A research team from UEA, the Federal University of Mato Grosso, and Panthera, the cat conservation group, looked at the human-wildlife conflict.  They studied the area of Porto Jofre.  Here, ecotourism lodges and working cattle ranches work side by side. 

Researchers discovered that the annual revenues gained from watching jaguar tour packages were more than US$6.8 million.  However, in the same area, the damage to livestock was US$121,500.

Furthermore, the researchers interviewed ecotourists in the area.  98% would be willing to pay an extra fee to compensate ranches for the cattle they lost to jaguars.  A considerable 80% were willing to give 6% of the tour package costs.  

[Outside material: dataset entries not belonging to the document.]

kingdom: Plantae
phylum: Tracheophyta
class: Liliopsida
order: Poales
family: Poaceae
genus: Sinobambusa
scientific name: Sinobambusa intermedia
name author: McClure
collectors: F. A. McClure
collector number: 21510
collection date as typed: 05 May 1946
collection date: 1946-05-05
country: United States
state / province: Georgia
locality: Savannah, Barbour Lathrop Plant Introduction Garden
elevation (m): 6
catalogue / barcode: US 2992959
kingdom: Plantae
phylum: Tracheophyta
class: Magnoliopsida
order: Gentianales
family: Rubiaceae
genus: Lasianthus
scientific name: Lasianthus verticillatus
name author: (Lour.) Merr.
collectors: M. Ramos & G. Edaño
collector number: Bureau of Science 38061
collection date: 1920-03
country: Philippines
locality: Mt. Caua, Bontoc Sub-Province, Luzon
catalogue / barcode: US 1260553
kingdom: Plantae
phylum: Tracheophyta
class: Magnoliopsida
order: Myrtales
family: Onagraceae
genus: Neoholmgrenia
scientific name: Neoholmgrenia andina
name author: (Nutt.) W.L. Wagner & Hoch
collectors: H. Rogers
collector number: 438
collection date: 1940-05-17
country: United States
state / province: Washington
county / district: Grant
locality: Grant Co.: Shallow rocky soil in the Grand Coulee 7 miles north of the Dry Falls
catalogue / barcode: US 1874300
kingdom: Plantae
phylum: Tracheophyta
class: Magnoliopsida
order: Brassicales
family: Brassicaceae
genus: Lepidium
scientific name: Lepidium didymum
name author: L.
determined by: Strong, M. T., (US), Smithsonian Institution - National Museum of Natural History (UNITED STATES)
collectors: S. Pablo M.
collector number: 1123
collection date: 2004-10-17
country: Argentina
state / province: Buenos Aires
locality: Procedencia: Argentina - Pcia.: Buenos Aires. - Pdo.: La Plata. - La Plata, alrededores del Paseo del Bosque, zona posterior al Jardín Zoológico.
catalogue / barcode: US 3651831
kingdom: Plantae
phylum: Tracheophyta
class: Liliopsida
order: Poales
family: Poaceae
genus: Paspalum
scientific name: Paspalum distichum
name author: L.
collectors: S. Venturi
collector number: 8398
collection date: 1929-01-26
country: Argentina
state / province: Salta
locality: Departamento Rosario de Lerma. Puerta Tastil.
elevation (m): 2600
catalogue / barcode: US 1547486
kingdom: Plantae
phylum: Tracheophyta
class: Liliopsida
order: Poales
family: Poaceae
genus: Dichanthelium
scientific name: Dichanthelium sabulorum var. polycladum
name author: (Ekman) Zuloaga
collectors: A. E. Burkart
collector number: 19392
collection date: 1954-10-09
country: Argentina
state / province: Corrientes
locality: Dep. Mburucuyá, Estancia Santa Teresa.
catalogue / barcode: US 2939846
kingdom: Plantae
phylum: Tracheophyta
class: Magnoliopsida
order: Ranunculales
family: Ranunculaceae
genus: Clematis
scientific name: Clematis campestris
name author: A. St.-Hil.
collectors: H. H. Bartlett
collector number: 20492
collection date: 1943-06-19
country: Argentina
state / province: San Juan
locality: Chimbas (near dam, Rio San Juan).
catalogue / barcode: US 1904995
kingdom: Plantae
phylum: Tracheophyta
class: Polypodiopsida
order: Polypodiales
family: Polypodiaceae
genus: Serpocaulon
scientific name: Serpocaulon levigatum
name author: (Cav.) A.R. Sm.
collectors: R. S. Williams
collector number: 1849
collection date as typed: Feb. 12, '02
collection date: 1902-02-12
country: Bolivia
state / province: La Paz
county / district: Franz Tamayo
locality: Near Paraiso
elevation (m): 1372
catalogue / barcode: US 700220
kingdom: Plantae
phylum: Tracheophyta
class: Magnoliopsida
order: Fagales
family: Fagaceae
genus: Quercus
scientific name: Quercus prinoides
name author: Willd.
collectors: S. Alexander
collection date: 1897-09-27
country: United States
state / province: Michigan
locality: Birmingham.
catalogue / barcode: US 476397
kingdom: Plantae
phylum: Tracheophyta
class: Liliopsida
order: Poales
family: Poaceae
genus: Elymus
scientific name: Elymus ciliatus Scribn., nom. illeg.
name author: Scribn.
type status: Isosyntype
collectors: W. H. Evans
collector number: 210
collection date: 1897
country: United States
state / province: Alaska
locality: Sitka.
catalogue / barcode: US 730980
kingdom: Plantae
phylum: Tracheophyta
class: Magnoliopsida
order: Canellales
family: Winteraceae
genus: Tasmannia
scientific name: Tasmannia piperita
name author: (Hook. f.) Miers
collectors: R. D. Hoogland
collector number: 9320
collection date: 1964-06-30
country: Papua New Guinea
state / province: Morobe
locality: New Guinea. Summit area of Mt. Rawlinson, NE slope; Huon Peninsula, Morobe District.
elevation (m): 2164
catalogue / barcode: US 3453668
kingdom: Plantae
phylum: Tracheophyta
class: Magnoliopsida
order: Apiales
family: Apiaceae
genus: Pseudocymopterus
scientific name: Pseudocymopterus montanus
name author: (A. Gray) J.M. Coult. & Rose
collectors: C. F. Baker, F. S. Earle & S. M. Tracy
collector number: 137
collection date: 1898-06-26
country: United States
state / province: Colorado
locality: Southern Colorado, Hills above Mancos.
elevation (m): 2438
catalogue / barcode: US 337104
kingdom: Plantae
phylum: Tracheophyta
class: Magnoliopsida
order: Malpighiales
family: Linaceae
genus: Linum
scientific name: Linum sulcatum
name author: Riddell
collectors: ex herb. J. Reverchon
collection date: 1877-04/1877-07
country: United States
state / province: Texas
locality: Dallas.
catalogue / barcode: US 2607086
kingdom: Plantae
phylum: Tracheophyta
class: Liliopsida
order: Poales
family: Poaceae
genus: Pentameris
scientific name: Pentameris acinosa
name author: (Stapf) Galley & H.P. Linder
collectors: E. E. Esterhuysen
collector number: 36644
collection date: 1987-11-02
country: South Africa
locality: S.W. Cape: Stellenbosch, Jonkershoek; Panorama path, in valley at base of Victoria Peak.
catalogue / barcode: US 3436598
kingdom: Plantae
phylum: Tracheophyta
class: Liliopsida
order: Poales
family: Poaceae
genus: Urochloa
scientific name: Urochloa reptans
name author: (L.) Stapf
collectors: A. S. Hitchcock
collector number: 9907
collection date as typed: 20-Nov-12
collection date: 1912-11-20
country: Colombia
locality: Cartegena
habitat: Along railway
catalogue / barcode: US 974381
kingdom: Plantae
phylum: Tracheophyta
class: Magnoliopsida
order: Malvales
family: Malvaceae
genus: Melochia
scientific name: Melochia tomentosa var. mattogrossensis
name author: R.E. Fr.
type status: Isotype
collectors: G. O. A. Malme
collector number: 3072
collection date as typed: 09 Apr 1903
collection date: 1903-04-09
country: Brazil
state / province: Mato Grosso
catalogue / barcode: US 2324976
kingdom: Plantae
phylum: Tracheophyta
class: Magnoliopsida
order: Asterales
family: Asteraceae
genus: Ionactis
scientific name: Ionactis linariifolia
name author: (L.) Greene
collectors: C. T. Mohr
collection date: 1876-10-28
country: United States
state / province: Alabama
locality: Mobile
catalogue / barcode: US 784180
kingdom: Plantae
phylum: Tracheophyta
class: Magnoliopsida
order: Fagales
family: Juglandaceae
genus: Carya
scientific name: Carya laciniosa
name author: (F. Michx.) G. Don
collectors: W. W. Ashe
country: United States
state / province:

Professor Peres said: “The discrepancy between the financial benefits and costs of retaining jaguars provides a huge window of opportunity for the conservation of this flagship cat and many other species of the increasingly embattled Brazilian Pantanal.”

In short, there is monetary value in keeping a good number of jaguars in the Pantenal.

Best practice in cattle herd management can also help reduce losses to farmers and ranchers.

And tourists can help by looking to select tourism operators that work with local people to benefit the community and reduce any human-wildlife conflict.  

Interestingly, the Snow Leopard Trust has set up a compensation scheme to help those farmers who livestock are killed by snow leopards, and also to help the farmers better manage their herds.  And it seems to be working.  I just feel sorry for the livestock.